Super-insulate the envelope
The correct amount of insulation is one of the key aspects to address when tightening up the building envelope. The National Renewable Energy Laboratory (NREL) advocates a simple formula when it comes to insulation: 30-40-50. In colder climates, zero energy homes start with R-30 for floors, R-40 for walls, and R-50 for ceilings/roofs. Farther north, builders are using even higher numbers. Your climate will dictate the absolute R-values necessary to reduce the thermal load to close to zero. Most designers of zero energy homes are increasing insulation to 50 percent or more than their local code requires.
Eliminate thermal bridges
The greater the insulation values designed into the home, the more important it is to eliminate thermal bridging. In a typical 2?4 wall with studs at 16 in. on center (o. c.), the heat loss through the studs can reduce the overall wall performance by 15 percent. Over 20 percent of the wall area can actually be wood (at about R-1 per inch). If steel studs are used, the thermal bridging can reduce the effective R-value of the wall by nearly 50 percent. With thicker studs, the thermal bridging numbers are lower, but the losses are still unacceptable.
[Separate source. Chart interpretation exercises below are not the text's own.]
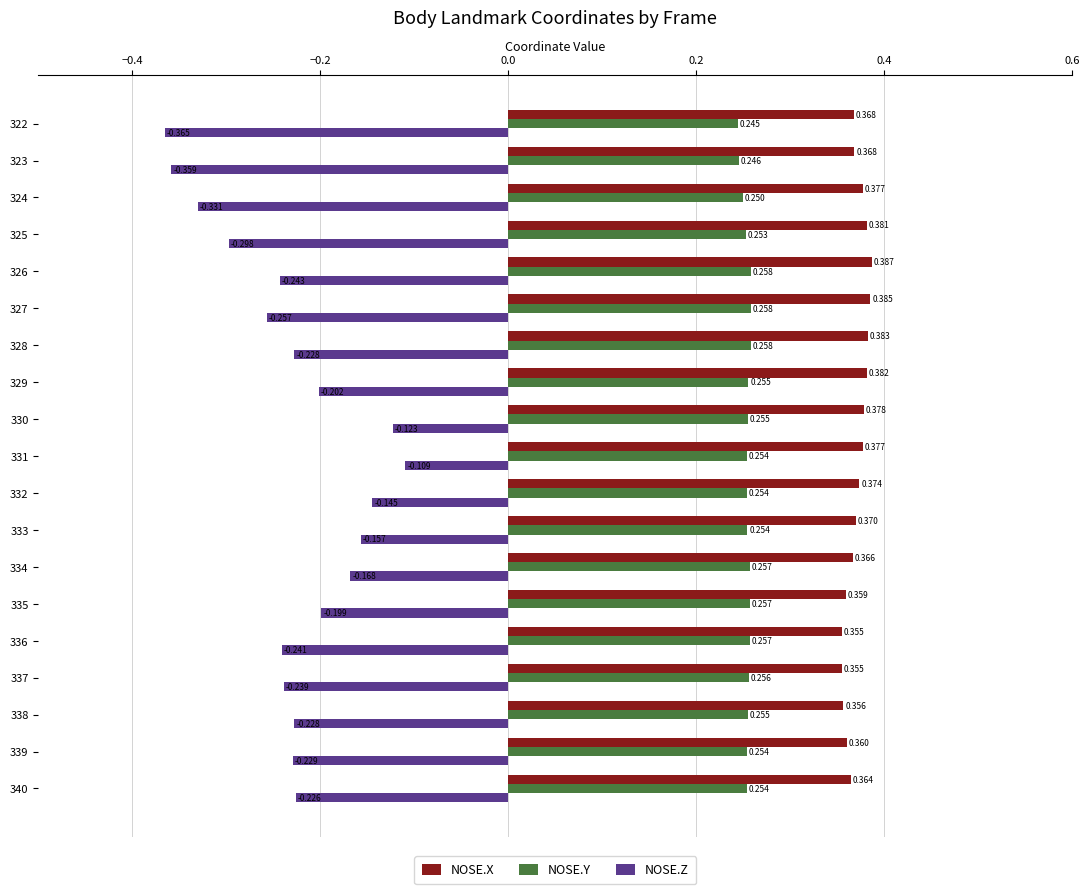

Is the value of NOSE.Z at 326 greater than the value of NOSE.Y at 333?

No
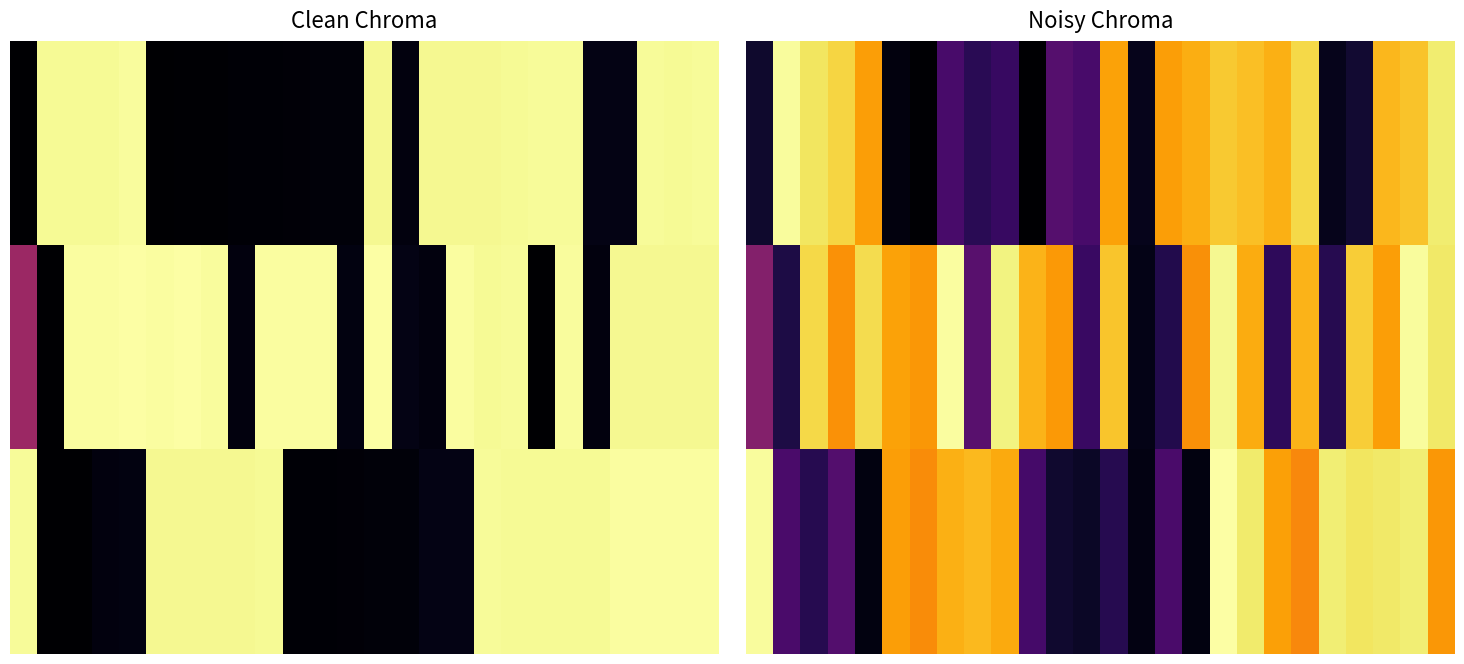

At which category does the chart reach its peak across all series?

17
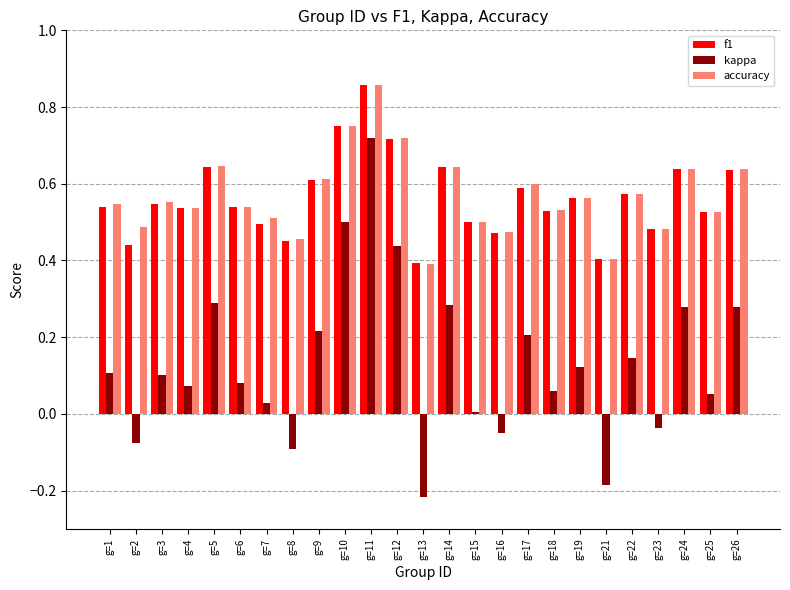

At which label does accuracy reach its peak?

g=11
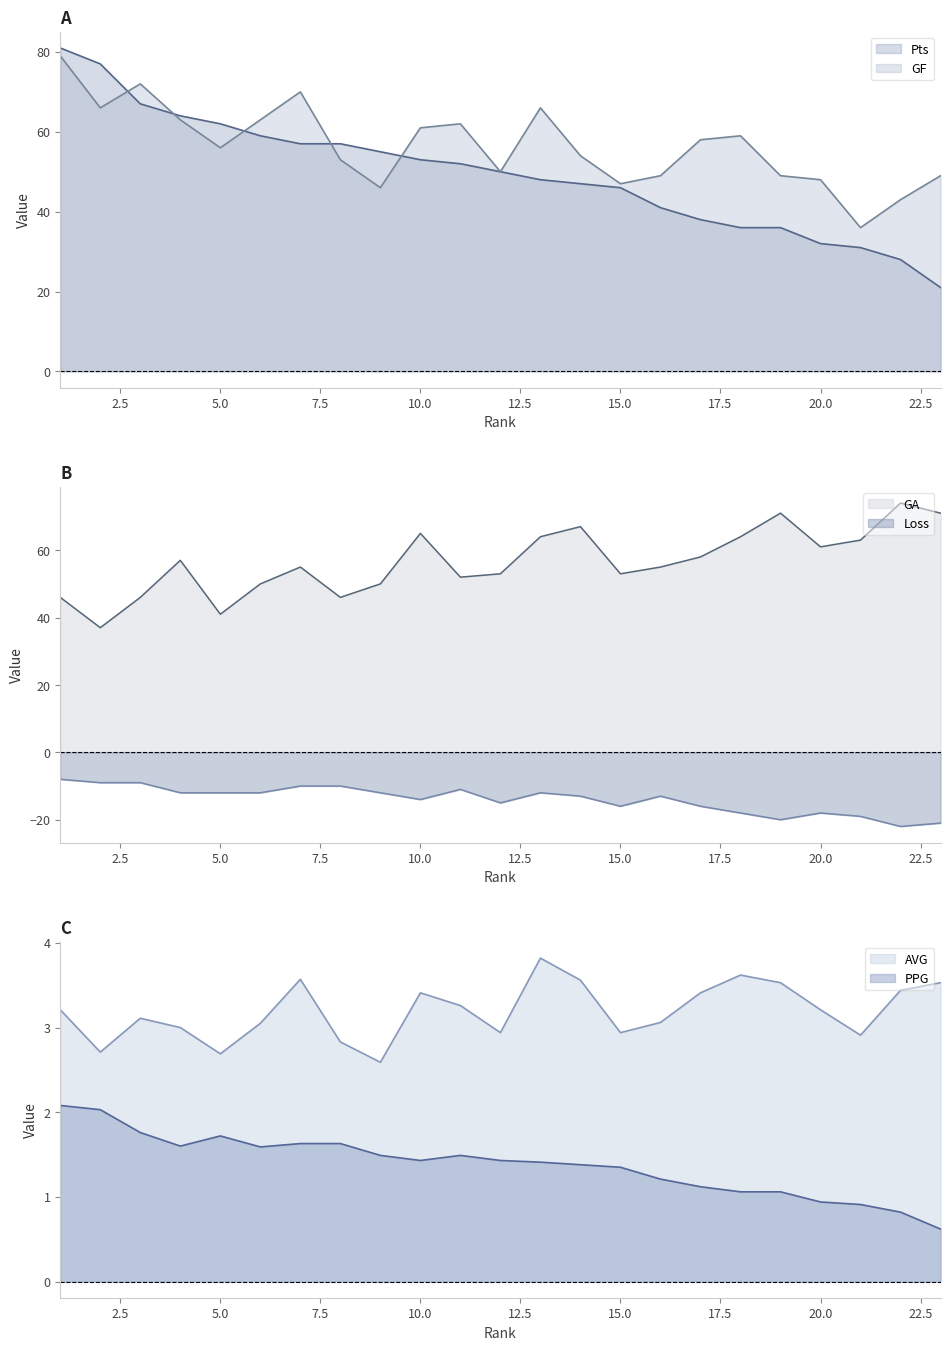

What is the sum of the GF values at 16 and 12?

99.0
This is why conventional framing should be covered with rigid foam on the exterior to reduce the thermal bridging losses. [photo 1ZE-12][sidebar 1sb5]
Design for airtight construction
In the world of contemporary building science, airtight construction is a critical component. In the past, we thought that letting air into the house for ventilation was a good thing. We now know that unintentional air infiltration is not only uncomfortable but also often the cause of mold and moisture problems. Barbara Harwood, a builder from Dallas who has built many low energy homes puts it this way: "There is no such thing as a building that is too tight, just one that is underventilated." In a typical new home today, inside air is exchanged with outside air about once every two hours. This provides plenty of fresh air for occupants but has an energy penalty: As much as 50 percent of the heating or cooling load of the house is lost due to this infiltration/ exfiltration process (unhappy customers know it as "drafts").
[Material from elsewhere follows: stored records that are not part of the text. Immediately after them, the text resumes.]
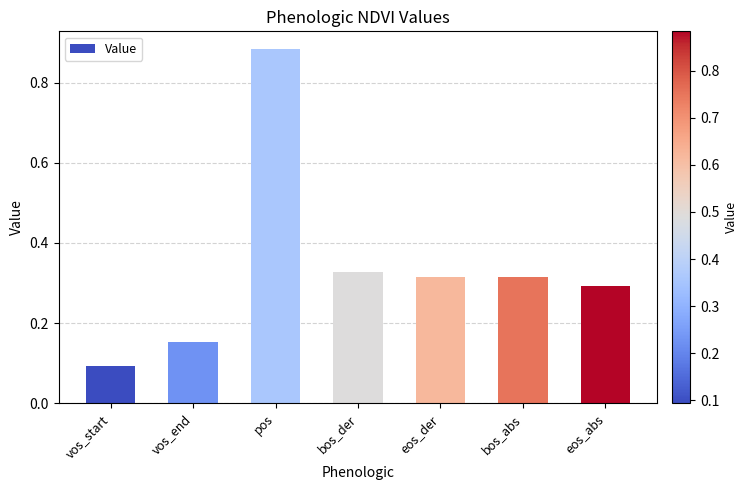

What is the sum of the values at vos_start and eos_der?

0.4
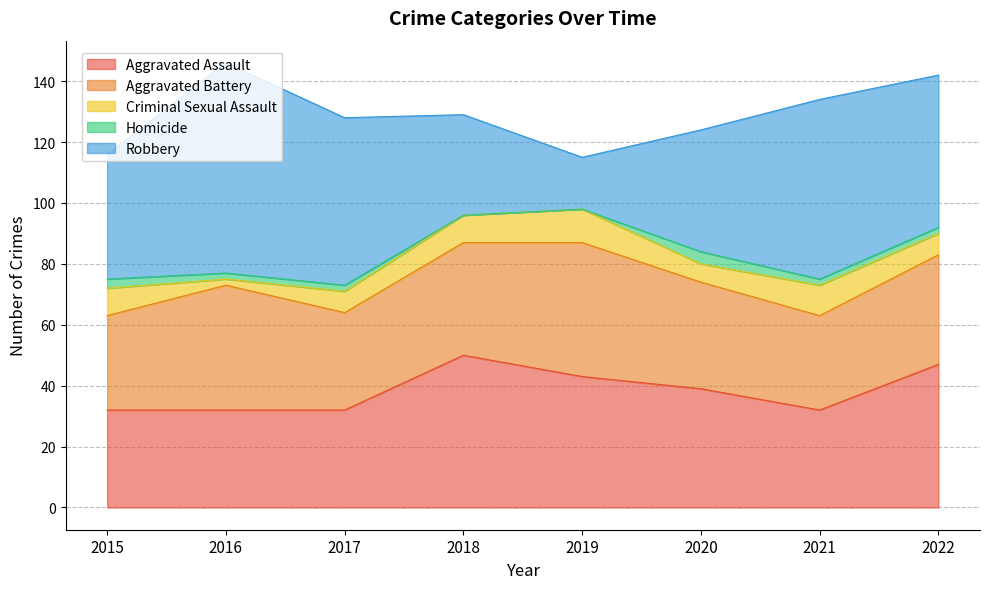

Does the chart have visible grid lines?

Yes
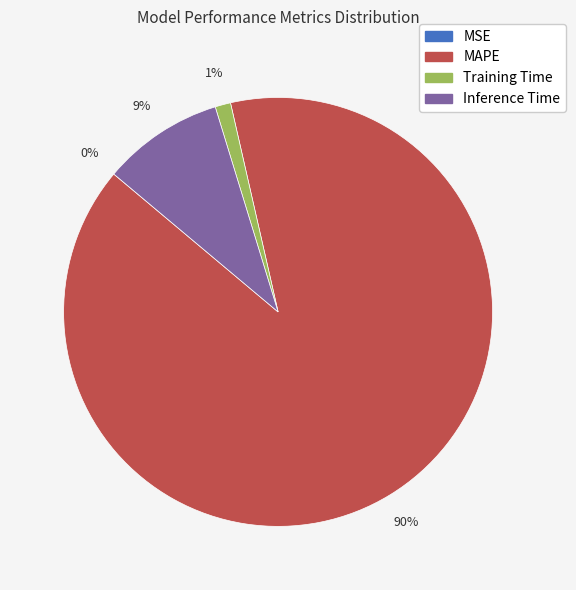

Is it true that Inference Time is 2% of the pie?

False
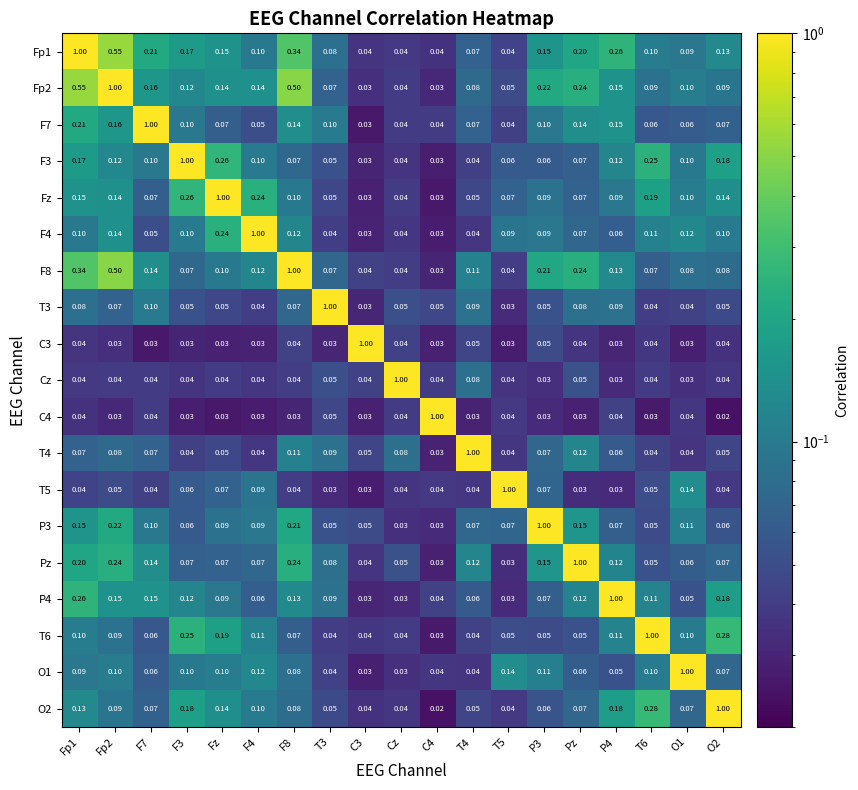

Is the value of Fz at C3 greater than the value of F7 at O1?

No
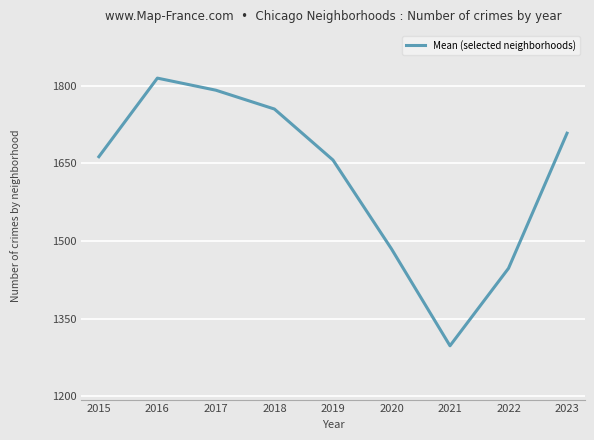

How many lines are shown in the chart?

1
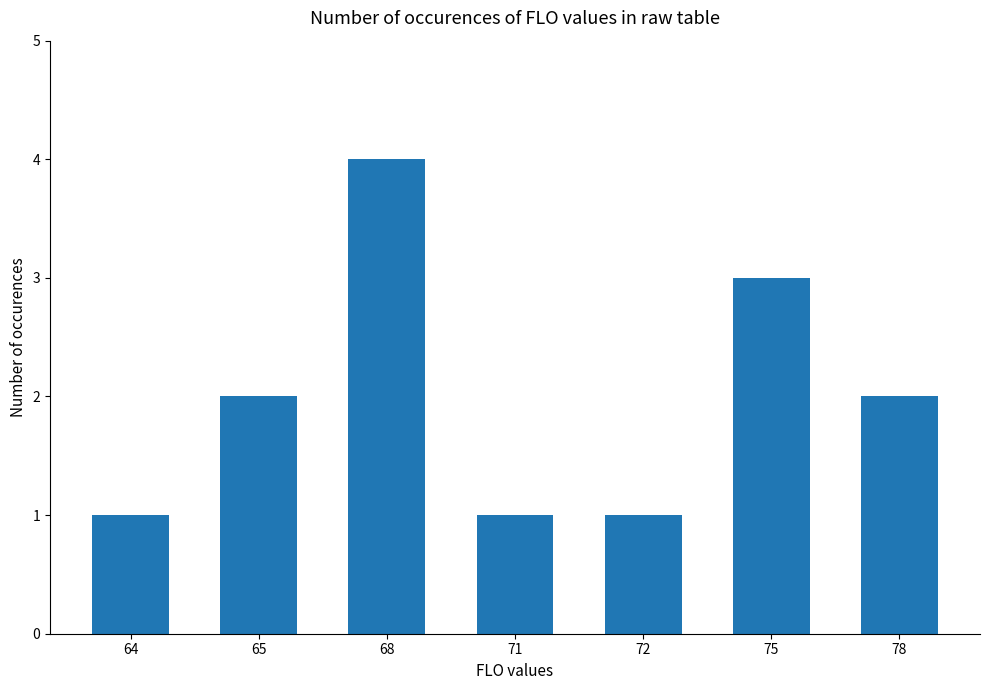

What is the change in value from 65 to 68?

+2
The object in a zero energy design is to make the house so tight that it exchanges air only once every 10 hours or so. We make up the fresh air with mechanical ventilation and heat-recovery ventilators (see Chapter 4) and, in so doing, control airflow. We can place air intakes where we want them and distribute the air in the house where it's needed. Without mechanical ventilation, 0.35 natural air changes per hour (NACH) is as low as most codes will allow you to build. That is about the limit of a conventional new, fiberglass-insulated house. [sidebar 1sb14]
To get to airtight construction, the building needs to be wrapped with an air-sealing barrier or insulated with spray foam. Building products such as structural insulated panels (SIPs) can also create a very airtight structure. The critical areas to examine for air leaks are where there are penetrations, such as doors, windows, vents, and flues, and where building elements come together. The connectivity from floor to floor is also key, particularly between the top floor and the attic. [sidebar 1sb6]
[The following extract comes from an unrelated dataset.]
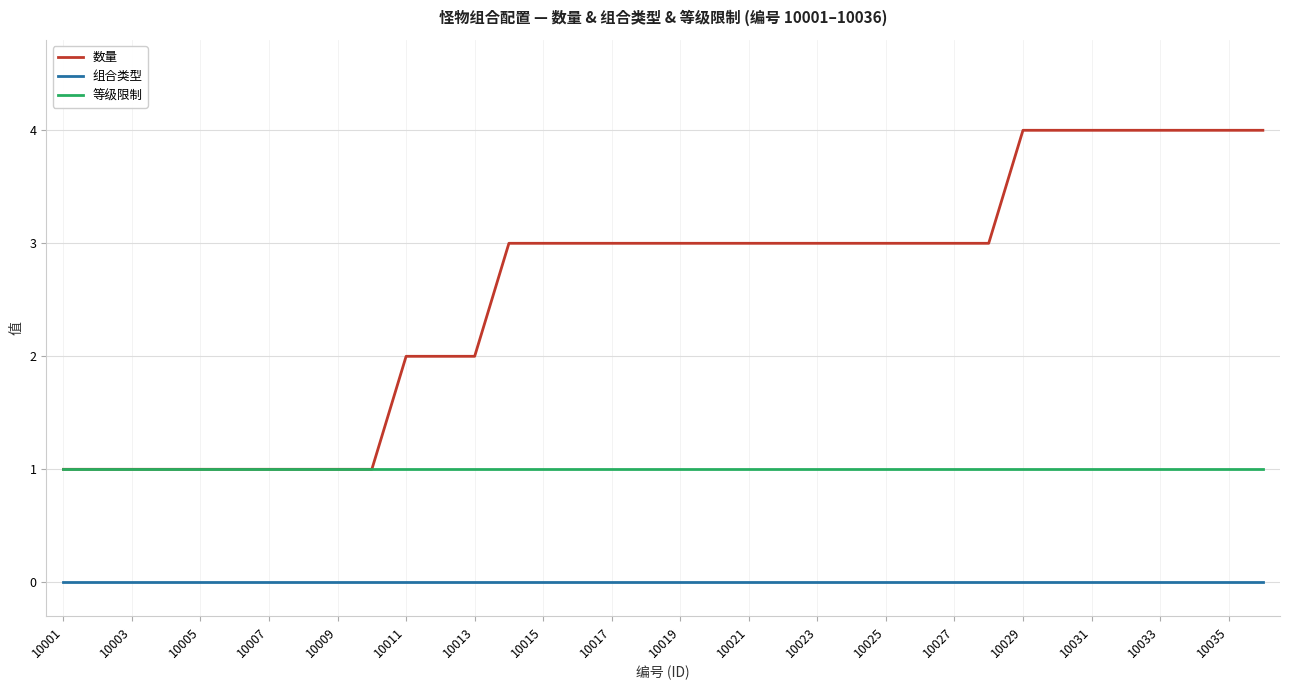

True or false: 等级限制 and 组合类型 intersect in this chart.

False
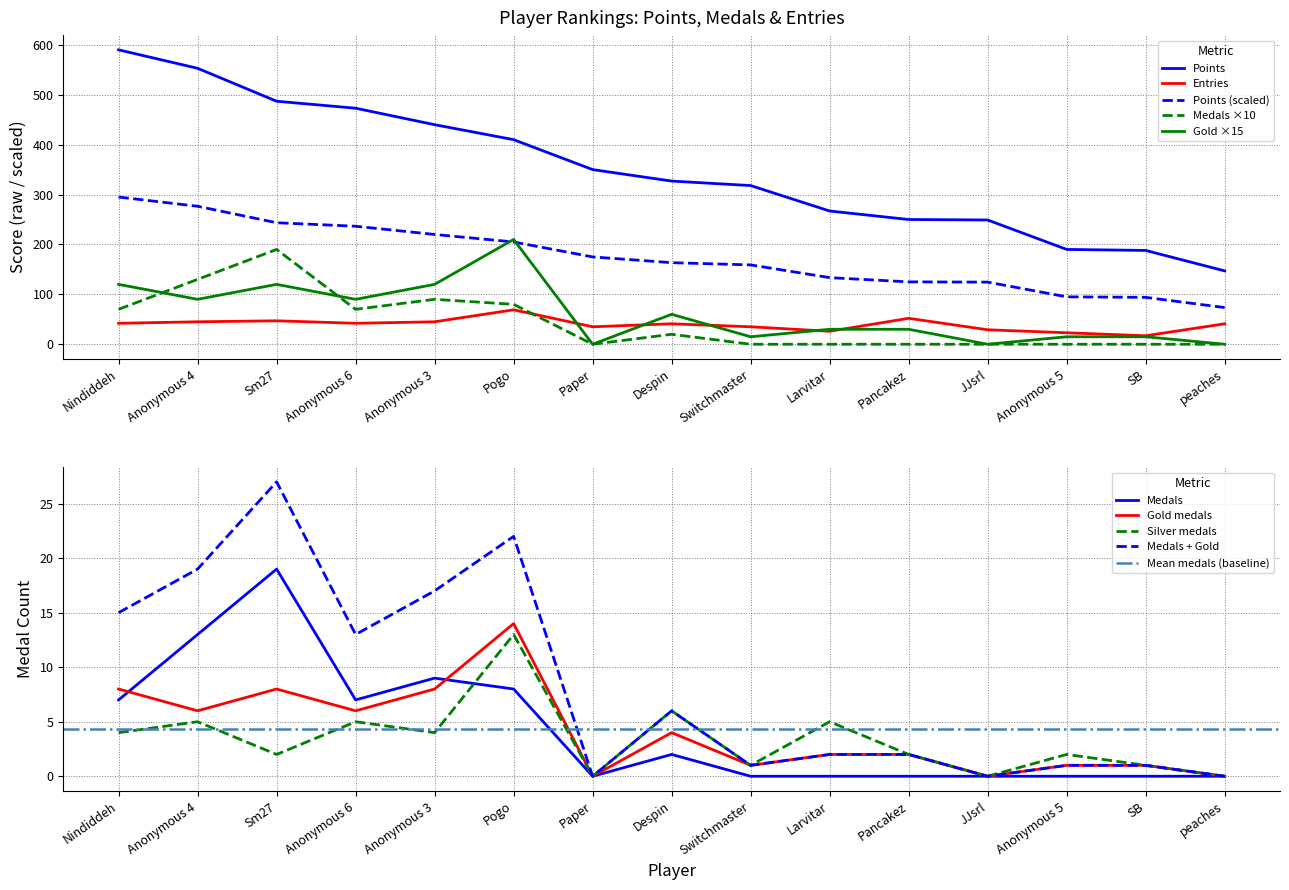

What is the sum of the Entries values at Paper and Despin?

76.0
When building an airtight envelope it is necessary to provide mechanical ventilation. Climate extremes will determine what type of ventilation is required. In mild climates with few heating and cooling degree days, passive fresh air intakes linked to an exhaust fan may suffice. These are through-the-wall vents with flaps on the inside that work by drawing in air when an exhaust fan is turned on. Otherwise, the flap seals and keeps air pressure in the house neutral.